WHAT IS NEEDED » Return, word for word, only the lines of the data below that lie between the line with "CT including the" and the line with "- L4 vertebra: [211, 238, 294, 305]", those two lines included.

AVAILABLE DATA »

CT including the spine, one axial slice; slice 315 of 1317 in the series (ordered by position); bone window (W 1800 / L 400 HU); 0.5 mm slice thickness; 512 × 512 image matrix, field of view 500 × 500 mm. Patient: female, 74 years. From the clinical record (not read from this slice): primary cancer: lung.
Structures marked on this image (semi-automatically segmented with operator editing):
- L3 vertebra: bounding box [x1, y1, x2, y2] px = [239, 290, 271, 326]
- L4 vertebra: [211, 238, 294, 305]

--

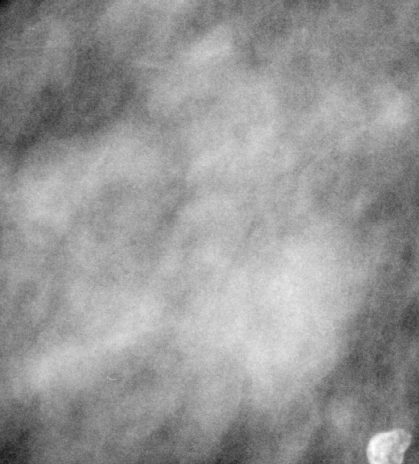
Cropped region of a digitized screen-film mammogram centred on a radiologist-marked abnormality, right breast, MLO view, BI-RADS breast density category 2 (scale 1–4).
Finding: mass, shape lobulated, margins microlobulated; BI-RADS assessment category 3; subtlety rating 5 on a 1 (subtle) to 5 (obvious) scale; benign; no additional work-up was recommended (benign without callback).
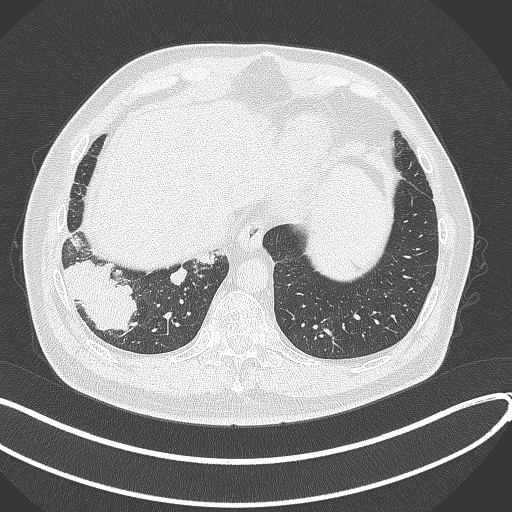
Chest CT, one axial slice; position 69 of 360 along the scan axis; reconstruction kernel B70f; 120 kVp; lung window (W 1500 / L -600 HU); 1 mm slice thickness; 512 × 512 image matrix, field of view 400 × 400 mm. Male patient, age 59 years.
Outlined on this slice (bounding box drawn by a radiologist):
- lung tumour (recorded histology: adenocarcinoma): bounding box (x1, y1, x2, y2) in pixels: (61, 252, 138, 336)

--

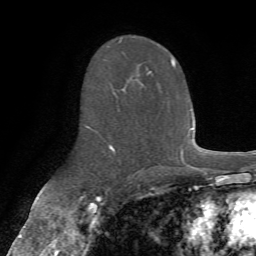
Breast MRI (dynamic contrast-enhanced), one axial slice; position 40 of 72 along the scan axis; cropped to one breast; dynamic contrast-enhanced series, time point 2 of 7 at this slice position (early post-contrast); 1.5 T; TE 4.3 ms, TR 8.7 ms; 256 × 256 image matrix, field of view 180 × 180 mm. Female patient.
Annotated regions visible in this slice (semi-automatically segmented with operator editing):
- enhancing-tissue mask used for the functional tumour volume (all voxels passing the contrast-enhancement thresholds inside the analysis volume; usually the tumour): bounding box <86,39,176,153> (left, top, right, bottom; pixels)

RESULT »
CT including the spine, one axial slice; slice 315 of 1317 in the series (ordered by position); bone window (W 1800 / L 400 HU); 0.5 mm slice thickness; 512 × 512 image matrix, field of view 500 × 500 mm. Patient: female, 74 years. From the clinical record (not read from this slice): primary cancer: lung.
Structures marked on this image (semi-automatically segmented with operator editing):
- L3 vertebra: bounding box [x1, y1, x2, y2] px = [239, 290, 271, 326]
- L4 vertebra: [211, 238, 294, 305]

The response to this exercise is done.